Document text:
Time Series Aggregation

Warning

This functionality is currently under development and being tested! Do not trust it blindly.

The time series aggregation function uses dependencies that are not automatically installed with pybalmorel: riprepy (a Python wrapper for ripgrep) and the time series aggregation package tsam. Install them into your virtual environment with pip:

pip install tsam
pip install riprepy

Overview

Balmorel.temporal_aggregation aggregates the time series input data of a Balmorel scenario from a full hourly resolution down to a user-defined number of representative seasons (periods) and terms (hours per period). It uses tsam under the hood to cluster the time series data, and then writes new .inc files for the aggregated scenario into a new scenario folder named {scenario}_S{seasons}T{terms}.

The method works in three steps:

  1. Collect and standardise — loads all .inc files (manually or automatically) and extracts every time-indexed GAMS symbol (those with SSS/TTT domains). Each symbol’s data is placed on a common (SSS, TTT) index and joined into a single DataFrame.

  2. Cluster — runs tsam to find representative periods for the collected data.

  3. Save — writes new .inc files containing the aggregated data, plus updated S.inc and T.inc set definitions, into a new scenario folder.

Warning

  • Any .inc files that define both SSS/TTT-related symbols AND symbols without any SSS/TTT dependency will result in new .inc files that does NOT include the non-SSS/TTT dependant symbols. Hence, remember to copy paste those parts into the newly generated .inc files after aggregation, or re-organise before.

  • This is also true for GAMS statements unrelated to the SSS/TTT symbols, such as this one in HYRSDATA.inc. Such lines would simply not be included in the new aggregated files.

  • If you have several .inc files in the scenario/data folder that define the same symbol through some option in balopt.opt (like EV_profile, selecting only one of the profiles), only one of these files will contain data after aggregation. Remember to rename the one containing the data to match the selection in balopt.opt or just delete the .inc files that are not selected before aggregation.

Basic Usage

from pybalmorel import Balmorel

model = Balmorel('path/to/Balmorel')

model.temporal_aggregation(
    scenario='base',
    seasons=8,
    terms=24,
)

This produces a new scenario folder path/to/Balmorel/base_S8T24/ containing the aggregated .inc files with 8 seasons and 24 terms.

Parameters

Parameter

Type

Default

Description

scenario

str

The scenario folder to aggregate.

seasons

int

Number of representative seasons (periods) to cluster to.

terms

int

Number of hours per period.

method

str

'contiguous'

Clustering method. See Clustering methods.

representation

str

'distribution_minmax'

How cluster centres are represented. See Representation options.

symbols_to_aggregate

dict | str

'auto'

'auto' to detect time series symbols automatically, or a dict for manual selection. See Manual symbol selection.

incfile_symbol_relation

dict

{}

Required when symbols_to_aggregate is a dict. Maps each symbol to the .inc file(s) it should be written to.

overwrite

bool

False

Re-collect and re-standardise input data even if cached .pkl files already exist.

Clustering Methods

The method parameter is passed directly to tsam. Available options:

Method

Description

'contiguous'

(default) Clusters consecutive time steps together, preserving temporal order.

Dataset rows
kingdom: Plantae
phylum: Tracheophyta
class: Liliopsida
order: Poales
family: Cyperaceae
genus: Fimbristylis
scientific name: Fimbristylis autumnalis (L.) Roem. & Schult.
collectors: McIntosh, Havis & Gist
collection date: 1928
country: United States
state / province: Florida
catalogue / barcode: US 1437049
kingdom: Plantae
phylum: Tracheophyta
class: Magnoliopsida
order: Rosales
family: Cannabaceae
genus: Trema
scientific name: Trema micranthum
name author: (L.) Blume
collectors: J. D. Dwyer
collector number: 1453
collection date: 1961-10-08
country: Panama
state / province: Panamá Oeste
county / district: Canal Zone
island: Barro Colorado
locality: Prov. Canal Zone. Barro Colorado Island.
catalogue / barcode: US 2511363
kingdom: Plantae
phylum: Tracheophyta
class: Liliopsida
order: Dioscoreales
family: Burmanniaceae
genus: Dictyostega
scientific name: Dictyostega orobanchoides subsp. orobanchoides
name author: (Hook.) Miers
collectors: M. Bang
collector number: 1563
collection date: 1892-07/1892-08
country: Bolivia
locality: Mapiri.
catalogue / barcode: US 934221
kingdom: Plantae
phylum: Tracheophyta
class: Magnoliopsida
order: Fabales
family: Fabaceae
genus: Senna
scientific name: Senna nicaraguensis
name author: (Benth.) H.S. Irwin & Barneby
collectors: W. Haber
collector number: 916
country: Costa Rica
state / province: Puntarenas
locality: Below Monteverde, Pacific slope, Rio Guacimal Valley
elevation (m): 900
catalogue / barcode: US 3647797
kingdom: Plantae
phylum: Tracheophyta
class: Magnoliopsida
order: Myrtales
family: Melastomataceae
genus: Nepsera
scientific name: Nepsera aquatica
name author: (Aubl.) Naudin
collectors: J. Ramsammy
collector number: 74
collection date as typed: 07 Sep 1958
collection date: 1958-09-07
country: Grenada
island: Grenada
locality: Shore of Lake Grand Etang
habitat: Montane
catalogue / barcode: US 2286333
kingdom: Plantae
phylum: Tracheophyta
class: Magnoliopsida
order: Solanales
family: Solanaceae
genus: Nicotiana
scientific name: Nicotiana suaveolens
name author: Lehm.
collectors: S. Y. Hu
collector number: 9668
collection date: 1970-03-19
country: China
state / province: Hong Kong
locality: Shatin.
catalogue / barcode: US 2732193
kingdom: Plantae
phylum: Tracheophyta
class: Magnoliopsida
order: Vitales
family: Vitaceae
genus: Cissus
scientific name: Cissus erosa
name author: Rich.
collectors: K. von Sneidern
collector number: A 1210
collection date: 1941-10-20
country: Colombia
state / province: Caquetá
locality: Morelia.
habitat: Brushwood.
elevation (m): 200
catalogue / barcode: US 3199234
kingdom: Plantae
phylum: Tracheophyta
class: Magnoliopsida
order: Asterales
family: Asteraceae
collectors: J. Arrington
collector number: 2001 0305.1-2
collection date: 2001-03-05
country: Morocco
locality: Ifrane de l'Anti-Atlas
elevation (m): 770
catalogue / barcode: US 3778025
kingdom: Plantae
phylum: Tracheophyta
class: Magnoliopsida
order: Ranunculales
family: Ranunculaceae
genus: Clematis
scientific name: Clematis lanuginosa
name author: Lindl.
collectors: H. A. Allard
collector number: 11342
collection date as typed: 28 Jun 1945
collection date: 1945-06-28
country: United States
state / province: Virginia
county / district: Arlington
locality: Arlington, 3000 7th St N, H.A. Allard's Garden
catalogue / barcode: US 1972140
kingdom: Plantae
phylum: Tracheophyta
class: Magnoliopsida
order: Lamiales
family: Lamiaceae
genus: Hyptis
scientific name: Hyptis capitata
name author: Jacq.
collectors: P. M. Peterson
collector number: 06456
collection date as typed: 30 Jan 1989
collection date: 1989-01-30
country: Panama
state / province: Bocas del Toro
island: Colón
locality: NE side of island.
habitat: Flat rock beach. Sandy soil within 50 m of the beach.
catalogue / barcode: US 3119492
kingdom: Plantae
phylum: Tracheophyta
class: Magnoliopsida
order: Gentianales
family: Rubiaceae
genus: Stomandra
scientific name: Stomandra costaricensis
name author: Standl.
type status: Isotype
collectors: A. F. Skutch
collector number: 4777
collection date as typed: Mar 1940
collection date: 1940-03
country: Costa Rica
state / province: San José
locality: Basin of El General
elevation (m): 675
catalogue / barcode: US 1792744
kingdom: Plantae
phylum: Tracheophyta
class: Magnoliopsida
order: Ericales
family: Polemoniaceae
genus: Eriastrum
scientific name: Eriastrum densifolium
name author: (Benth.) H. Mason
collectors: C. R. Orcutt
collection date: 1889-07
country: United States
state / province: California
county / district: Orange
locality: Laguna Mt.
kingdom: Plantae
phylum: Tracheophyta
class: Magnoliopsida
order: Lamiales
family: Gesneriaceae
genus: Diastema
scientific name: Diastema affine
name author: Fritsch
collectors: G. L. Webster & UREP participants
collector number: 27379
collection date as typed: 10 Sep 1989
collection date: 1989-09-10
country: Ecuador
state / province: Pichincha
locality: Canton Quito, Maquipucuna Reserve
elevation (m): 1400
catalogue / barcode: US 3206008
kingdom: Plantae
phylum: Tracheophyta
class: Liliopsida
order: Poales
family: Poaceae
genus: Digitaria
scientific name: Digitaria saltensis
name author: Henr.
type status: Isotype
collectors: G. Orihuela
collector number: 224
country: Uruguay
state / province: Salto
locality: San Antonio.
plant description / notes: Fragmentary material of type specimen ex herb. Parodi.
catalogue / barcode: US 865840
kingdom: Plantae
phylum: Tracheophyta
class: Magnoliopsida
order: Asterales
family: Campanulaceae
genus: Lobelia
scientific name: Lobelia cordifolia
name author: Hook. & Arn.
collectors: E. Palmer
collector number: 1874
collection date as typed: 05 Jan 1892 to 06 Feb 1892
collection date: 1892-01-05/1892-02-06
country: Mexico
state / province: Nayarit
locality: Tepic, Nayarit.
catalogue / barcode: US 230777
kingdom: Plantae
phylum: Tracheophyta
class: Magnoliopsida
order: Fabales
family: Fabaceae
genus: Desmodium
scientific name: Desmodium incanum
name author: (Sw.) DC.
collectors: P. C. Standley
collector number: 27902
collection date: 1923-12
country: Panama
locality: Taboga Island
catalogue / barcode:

What you will do:
1. In the time series aggregation page, how does the passage starting with "Balmorel.temporal_aggregation aggregates the" and going on through "the collected data." read if you substitute "typical" for "representative"?
2. What is the default value of the representation parameter on the time series aggregation page?
3. Why does the time series aggregation page say to copy parts of some .inc files into the newly generated .inc files after aggregation?

Results in order:
1.
Balmorel.temporal_aggregation aggregates the time series input data of a Balmorel scenario from a full hourly resolution down to a user-defined number of typical seasons (periods) and terms (hours per period). It uses tsam under the hood to cluster the time series data, and then writes new .inc files for the aggregated scenario into a new scenario folder named {scenario}_S{seasons}T{terms}.

The method works in three steps:

  1. Collect and standardise — loads all .inc files (manually or automatically) and extracts every time-indexed GAMS symbol (those with SSS/TTT domains). Each symbol’s data is placed on a common (SSS, TTT) index and joined into a single DataFrame.

  2. Cluster — runs tsam to find typical periods for the collected data.

2. 'distribution_minmax'

3. Some .inc files define both SSS/TTT-related symbols and symbols without any SSS/TTT dependency. For those files, the new .inc files produced by aggregation do not include the symbols without that dependency, so those parts have to be copied in afterward or the files reorganized beforehand.